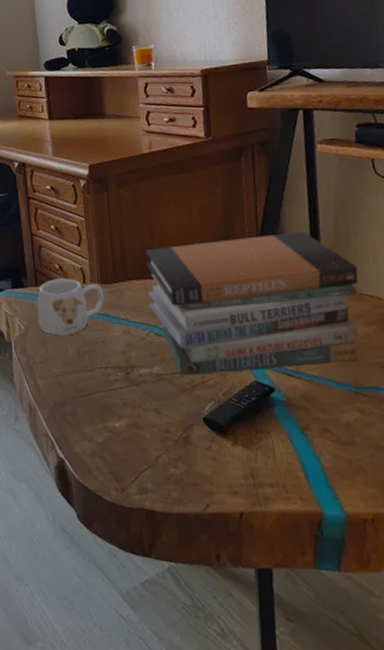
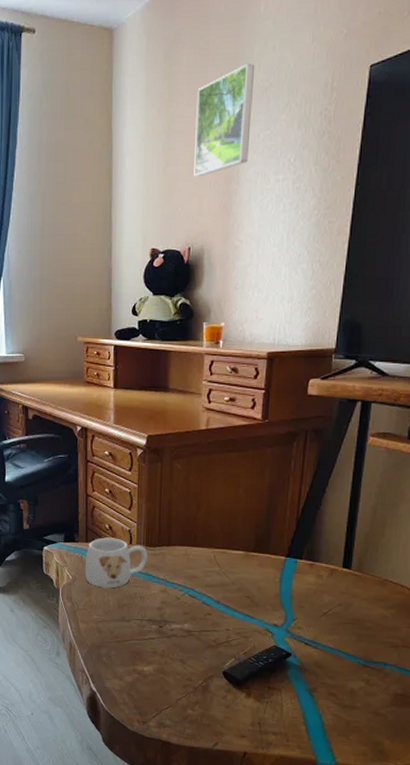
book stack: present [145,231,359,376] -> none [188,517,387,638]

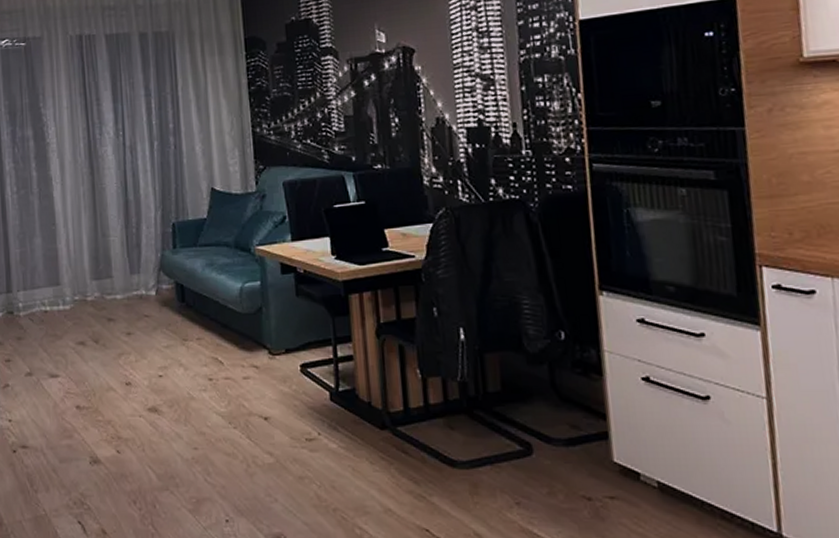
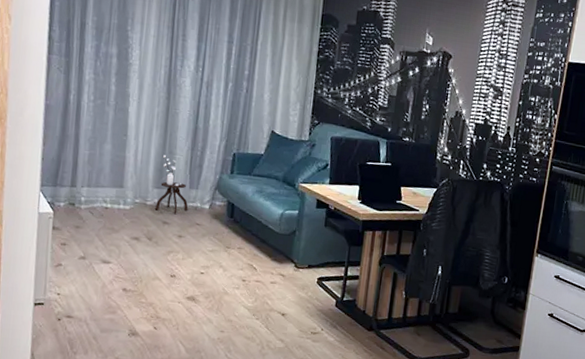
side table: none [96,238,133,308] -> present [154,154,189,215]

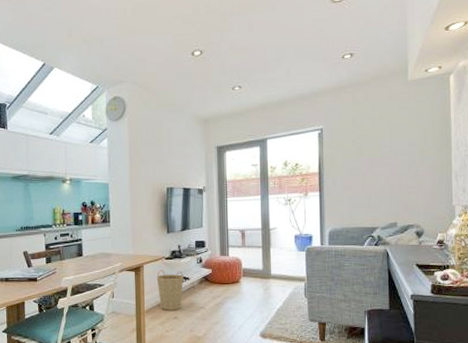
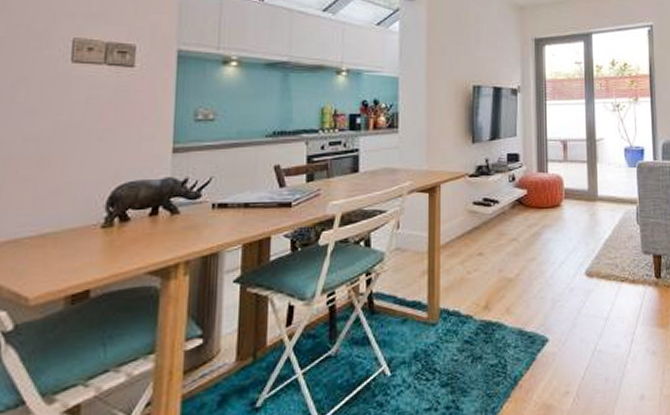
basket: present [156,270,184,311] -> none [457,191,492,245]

=====

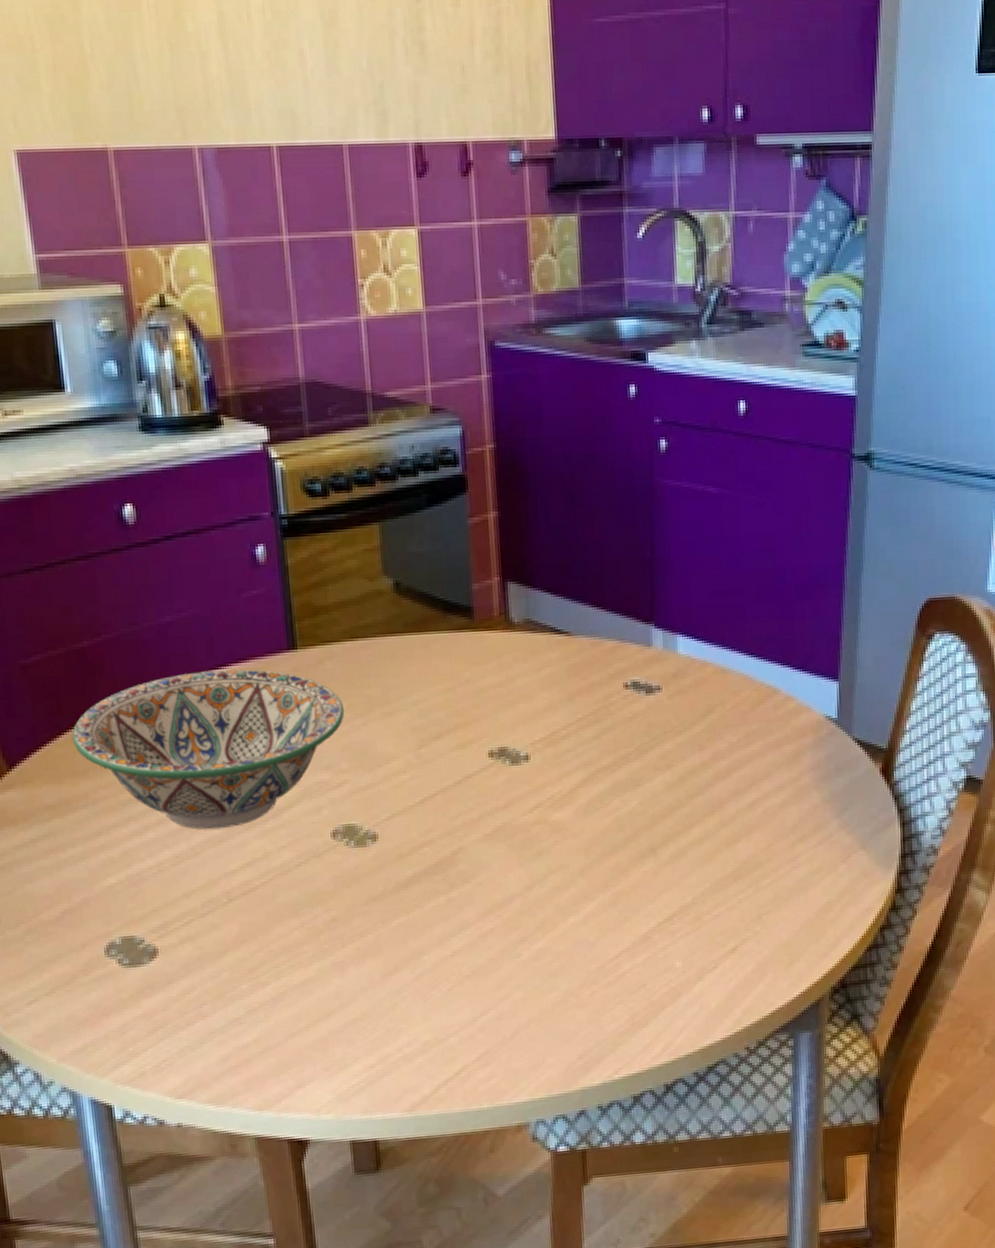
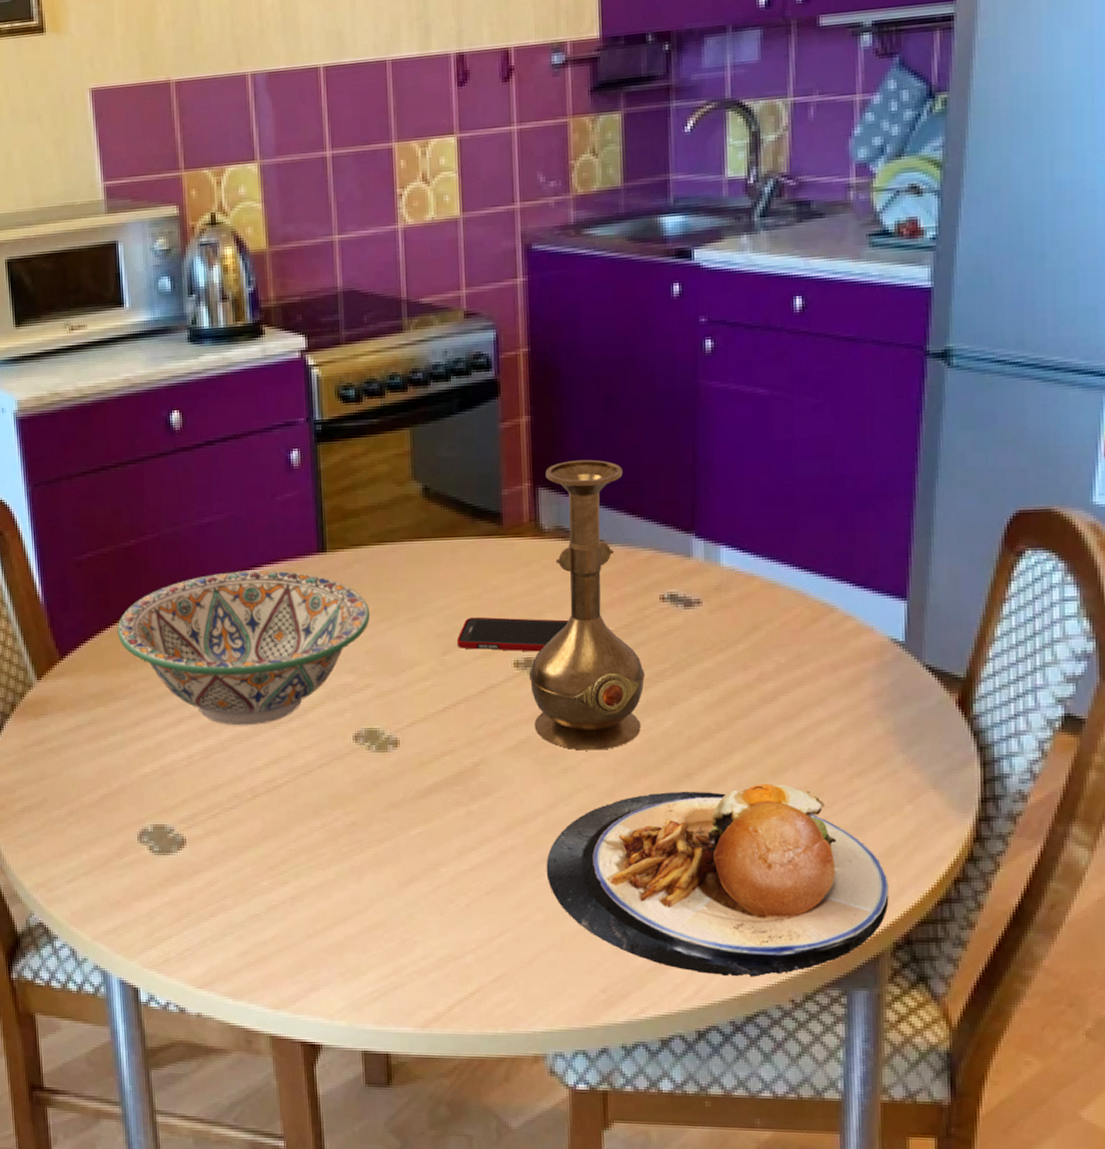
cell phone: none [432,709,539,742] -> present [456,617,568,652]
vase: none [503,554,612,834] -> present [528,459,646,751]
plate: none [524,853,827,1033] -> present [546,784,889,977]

=====

Taking the records above, print only and exactly the lines from the line with "book stack: present" to the line with "basket: present [156,270,184,311]", both kept, and exclude pictures.

book stack: present [145,231,359,376] -> none [188,517,387,638]

side table: none [96,238,133,308] -> present [154,154,189,215]

basket: present [156,270,184,311] -> none [457,191,492,245]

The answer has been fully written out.